• _WHAT TO DO_
Pick up the article on how DolphinScheduler uses the Quartz scheduling framework right after its last sentence and keep writing it.

• _TEXT SECTION_
■ ■ ■ ■ ■

Logo

dev-resources.site

for different kinds of informations.

The Heart of DolphinScheduler: In-Depth Analysis of the Quartz Scheduling Framework

Published at
11/20/2024
Categories
apachedolphinscheduler
quartz
opensource
bigdata
Author
chen_debra_3060b21d12b1b0
Author
25 person written this
chen_debra_3060b21d12b1b0
open
The Heart of DolphinScheduler: In-Depth Analysis of the Quartz Scheduling Framework

Quartz is an open-source Java job scheduling framework that provides powerful capabilities for scheduling tasks. In DolphinScheduler, Quartz is used to implement task scheduling and management. DolphinScheduler integrates with Quartz through the QuartzExecutorImpl class, combining workflow and schedule management operations with Quartz's scheduling framework to achieve task execution.

This article provides a detailed analysis of Quartz's principles and implementation within DolphinScheduler.

■ ■ ■ ■ ■

• _SUPPLIED DATA_
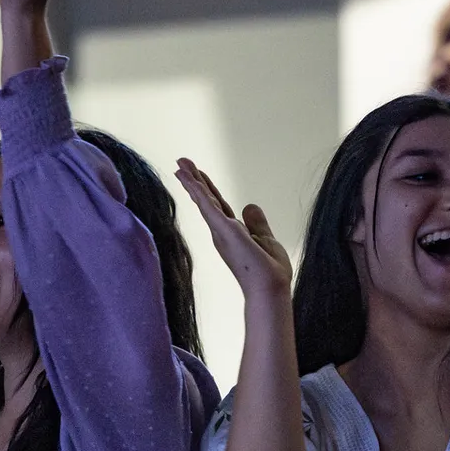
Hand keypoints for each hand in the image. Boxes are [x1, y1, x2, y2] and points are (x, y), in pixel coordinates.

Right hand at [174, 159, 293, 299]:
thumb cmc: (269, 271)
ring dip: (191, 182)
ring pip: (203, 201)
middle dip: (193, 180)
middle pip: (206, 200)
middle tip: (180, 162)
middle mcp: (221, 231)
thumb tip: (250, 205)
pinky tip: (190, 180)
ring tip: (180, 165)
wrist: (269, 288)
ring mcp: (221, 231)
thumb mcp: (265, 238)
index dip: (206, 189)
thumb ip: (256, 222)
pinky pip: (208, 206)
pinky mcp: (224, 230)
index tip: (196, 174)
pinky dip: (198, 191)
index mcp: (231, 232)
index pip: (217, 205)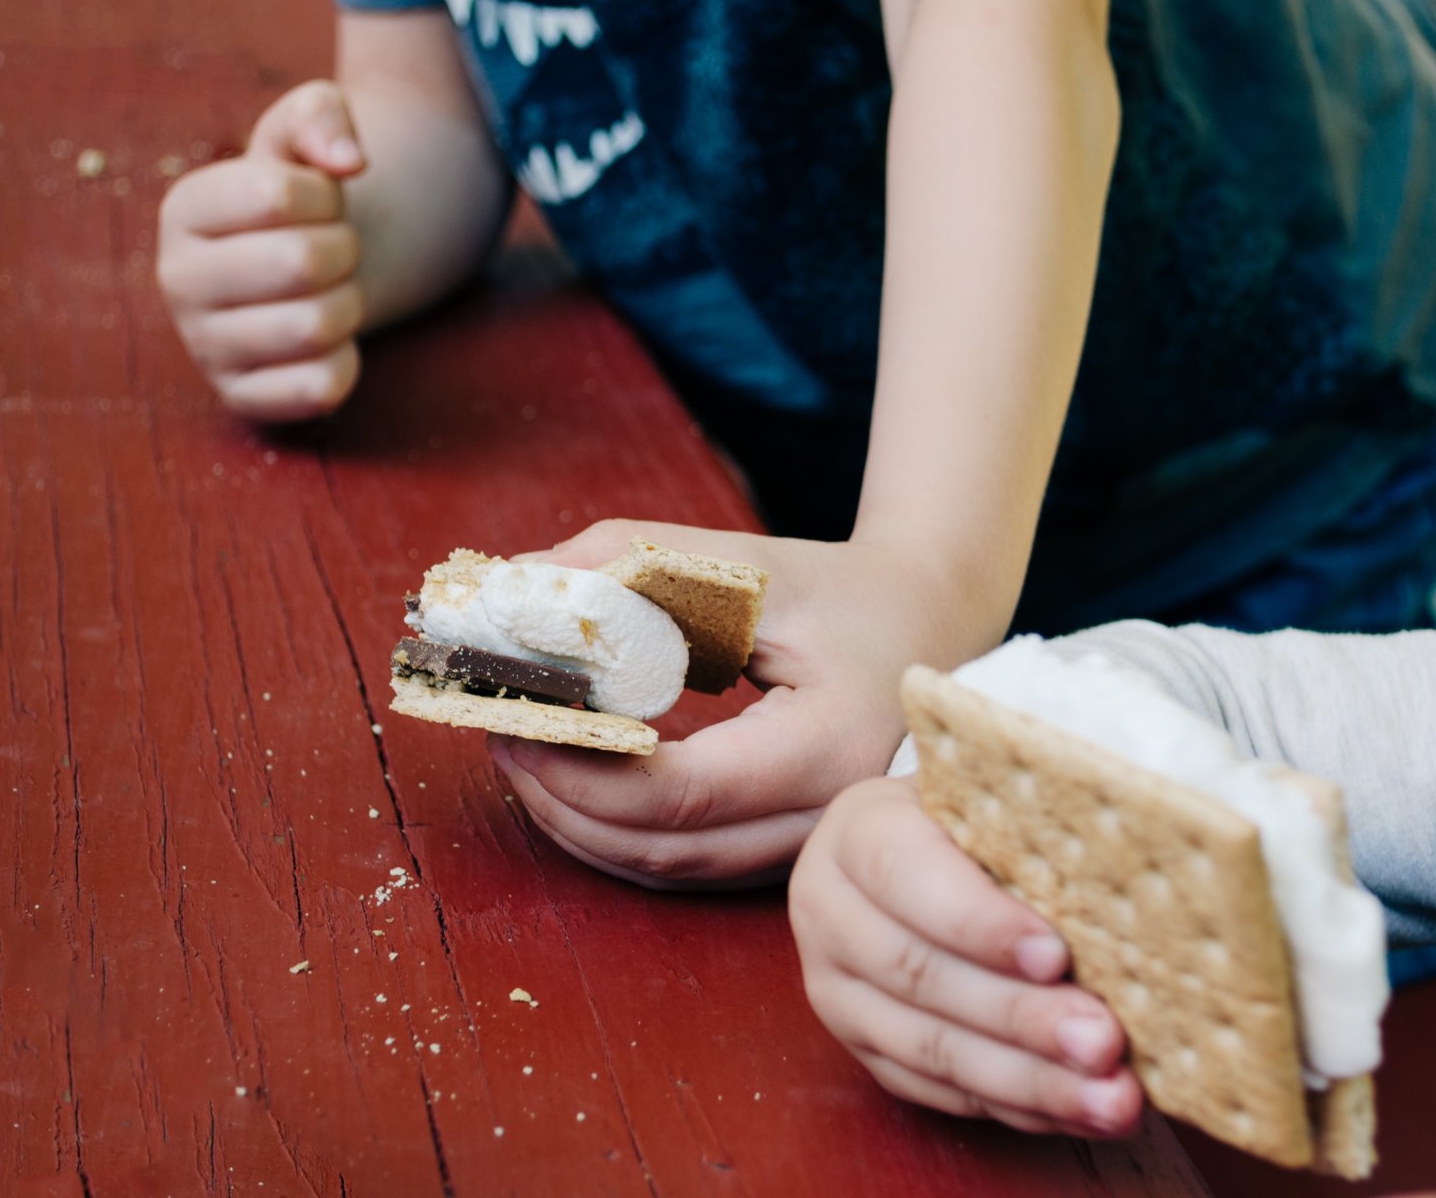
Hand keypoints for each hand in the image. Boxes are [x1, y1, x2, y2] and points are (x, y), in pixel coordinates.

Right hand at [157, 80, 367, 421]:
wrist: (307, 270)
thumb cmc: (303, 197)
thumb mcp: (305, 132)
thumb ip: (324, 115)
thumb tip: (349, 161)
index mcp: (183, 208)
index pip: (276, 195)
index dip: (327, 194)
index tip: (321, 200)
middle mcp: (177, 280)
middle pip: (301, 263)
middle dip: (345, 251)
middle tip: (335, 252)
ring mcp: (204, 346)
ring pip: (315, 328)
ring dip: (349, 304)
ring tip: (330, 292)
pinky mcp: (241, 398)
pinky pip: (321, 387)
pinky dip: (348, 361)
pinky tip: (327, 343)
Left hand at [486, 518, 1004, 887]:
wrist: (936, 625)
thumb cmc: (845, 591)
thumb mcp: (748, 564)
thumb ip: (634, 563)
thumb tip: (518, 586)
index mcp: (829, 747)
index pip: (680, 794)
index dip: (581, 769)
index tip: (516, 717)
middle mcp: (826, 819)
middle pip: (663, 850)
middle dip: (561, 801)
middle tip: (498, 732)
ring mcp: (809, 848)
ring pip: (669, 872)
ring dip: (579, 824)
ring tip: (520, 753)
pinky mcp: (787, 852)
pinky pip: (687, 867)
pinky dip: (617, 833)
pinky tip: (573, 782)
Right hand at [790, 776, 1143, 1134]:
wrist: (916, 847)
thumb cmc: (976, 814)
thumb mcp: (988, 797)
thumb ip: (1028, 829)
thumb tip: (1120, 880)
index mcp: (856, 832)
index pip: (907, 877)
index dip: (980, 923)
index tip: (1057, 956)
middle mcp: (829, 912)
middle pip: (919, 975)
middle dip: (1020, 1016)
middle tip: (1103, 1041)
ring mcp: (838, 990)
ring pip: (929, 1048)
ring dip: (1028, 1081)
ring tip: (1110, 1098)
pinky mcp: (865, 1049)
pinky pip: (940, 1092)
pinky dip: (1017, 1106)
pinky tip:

■ ■ ■ ■ ■

• _RESULT_
Quartz Entity-Relationship Diagram

Image description

  1. QRTZ_JOB_DETAILS and QRTZ_TRIGGERS are the central tables, defining the relationship between jobs and triggers.
  2. The QRTZ_TRIGGERS table links with multiple trigger type tables, such as QRTZ_SIMPLE_TRIGGERS and QRTZ_CRON_TRIGGERS, to enable different trigger mechanisms.
  3. QRTZ_FIRED_TRIGGERS records execution history, associating with both the job and trigger tables.
  4. QRTZ_CALENDARS defines calendar exclusion rules for triggers, while QRTZ_PAUSED_TRIGGER_GRPS manages the pause state of trigger groups.
  5. QRTZ_SCHEDULER_STATE and QRTZ_LOCKS are used for scheduling coordination in clustered environments, ensuring high availability.

Quartz in DolphinScheduler

We will focus on the principle analysis of the use of quartz in DolphinScheduler, so the steps for using quartz in DolphinScheduler will be introduced briefly. Generally speaking, there are 4 steps:

  • Creating a New SHELL Task

  • Defining and Configuring Workflow Scheduling

  • Scheduling Activation

  • Workflow Instance Execution

Principle Analysis

Creating a Schedule

org.apache.dolphinscheduler.api.controller.SchedulerController#createSchedule  
--org.apache.dolphinscheduler.api.service.impl.SchedulerServiceImpl#insertSchedule  
...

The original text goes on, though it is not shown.